((

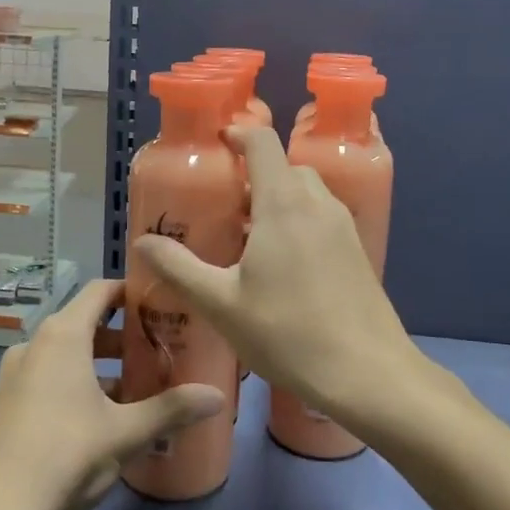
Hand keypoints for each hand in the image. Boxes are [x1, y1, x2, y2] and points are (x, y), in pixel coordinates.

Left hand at [0, 278, 226, 509]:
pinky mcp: (2, 403)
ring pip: (63, 353)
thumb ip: (172, 409)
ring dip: (96, 363)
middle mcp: (33, 344)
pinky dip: (71, 382)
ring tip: (131, 388)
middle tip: (156, 351)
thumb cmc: (66, 456)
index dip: (130, 291)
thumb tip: (218, 396)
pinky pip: (44, 376)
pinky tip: (92, 417)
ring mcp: (13, 374)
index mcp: (62, 335)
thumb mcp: (126, 433)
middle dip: (120, 336)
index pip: (100, 291)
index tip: (160, 303)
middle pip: (83, 322)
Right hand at [133, 125, 421, 419]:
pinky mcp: (357, 251)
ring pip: (306, 193)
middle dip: (254, 176)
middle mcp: (318, 203)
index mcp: (284, 203)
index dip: (238, 134)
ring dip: (277, 200)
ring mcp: (343, 227)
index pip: (263, 142)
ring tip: (248, 239)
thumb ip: (179, 268)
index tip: (216, 146)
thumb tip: (141, 242)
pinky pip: (322, 217)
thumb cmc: (288, 333)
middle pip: (284, 167)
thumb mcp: (221, 304)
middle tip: (224, 206)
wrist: (368, 374)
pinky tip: (282, 266)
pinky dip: (298, 221)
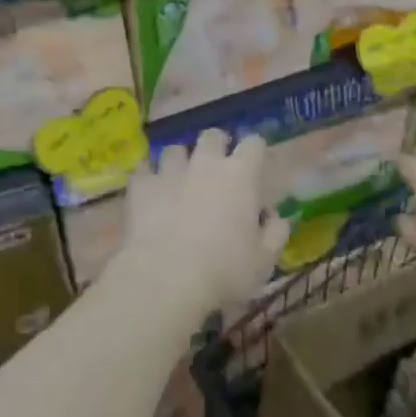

))

Be exact. Write out all the entries and omit the pictures.

Hand keypoints for each hand in the image. Boxes are [x1, y1, x2, y2] and points are (x, y), in pixel coordinates.

Left hand at [0, 278, 226, 509]:
pinky mcp: (2, 403)
ring pip: (63, 353)
thumb ip: (172, 409)
ring dip: (96, 363)
middle mcp: (33, 344)
pinky dip: (71, 382)
ring tip: (131, 388)
middle tip: (156, 351)
thumb cmc: (66, 456)
index dip: (130, 291)
thumb tip: (218, 396)
pinky pip: (44, 376)
pinky tip: (92, 417)
ring mcp: (13, 374)
index mcp: (62, 335)
thumb mcp: (126, 433)
middle dip: (120, 336)
index pip: (100, 291)
index tip: (160, 303)
middle pip: (83, 322)
Right hand at [133, 125, 421, 419]:
pinky mcp: (357, 251)
ring pip: (306, 193)
middle dip: (254, 176)
middle mcp: (318, 203)
index mcp: (284, 203)
index dip: (238, 134)
ring dip: (277, 200)
ring mcp: (343, 227)
index pip: (263, 142)
ring tip: (248, 239)
thumb ip: (179, 268)
index tip: (216, 146)
thumb tip: (141, 242)
pinky pip: (322, 217)
thumb cmc: (288, 333)
middle pip: (284, 167)
thumb mcp: (221, 304)
middle tip: (224, 206)
wrist: (368, 374)
pinky tip: (282, 266)
pinky dip: (298, 221)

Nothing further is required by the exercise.